Dose adjustments during treatment

Assess complete blood count and liver function before each dose. When neutrophils <1.0×10^9/L or platelets <50×10^9/L occur, treatment needs to be suspended and continued after recovery.

Duration of treatment

Talatuzumab treatment needs to be continued until disease progression or unacceptable toxicity occurs.

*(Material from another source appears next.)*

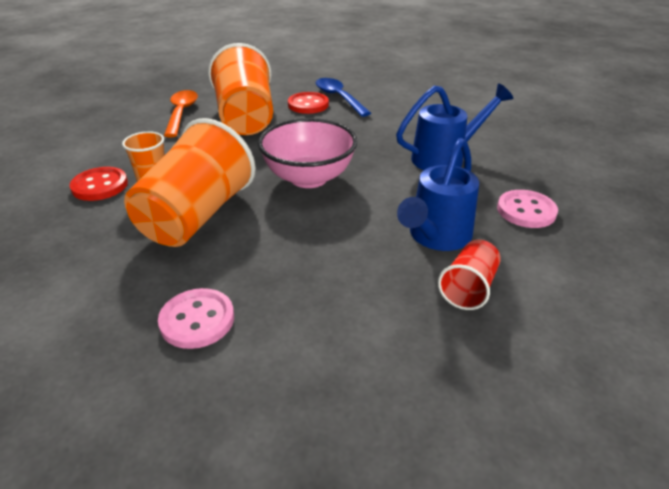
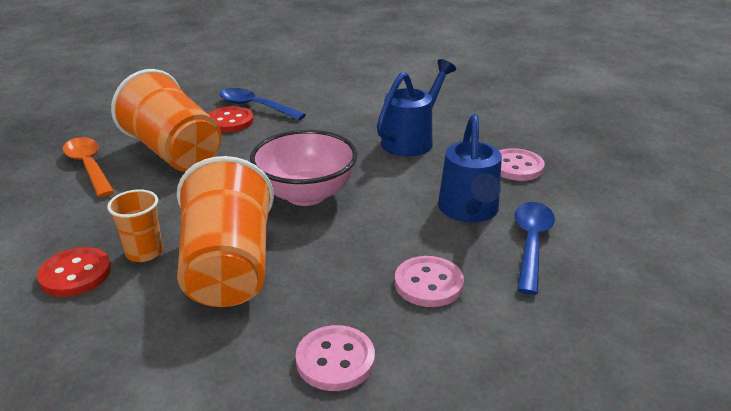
camera: 30 degrees left, 5 degrees down
(334, 288) = (428, 283): none -> pink button
(468, 288) = (531, 243): red cup -> blue spoon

Side effects of talatumumab

Talatumumab may cause a variety of side effects, which require close monitoring and timely treatment.

Cytokine release syndrome (CRS)

CRS is the most common adverse reaction of talatumumab, manifesting as fever, hypotension, fatigue, etc. Severity is divided into grades 1-4. Grades 1-2 can be treated symptomatically, and grade 3-4 requires suspension or permanent discontinuation of medication and ICU supportive care.

Neurotoxicity

Including immune effector cell-associated neurotoxicity syndrome (ICANS), with symptoms such as confusion and drowsiness. The occurrence of neurological symptoms requires immediate evaluation. In severe cases, treatment may need to be suspended and hormonal therapy used.

Hematological abnormalities

Neutropenia, thrombocytopenia and anemia are common. Routine blood tests need to be monitored regularly, and febrile neutropenia requires immediate treatment.

These side effects should be identified and dealt with in a timely manner during medication, and targeted treatment should be carried out under the guidance of a doctor.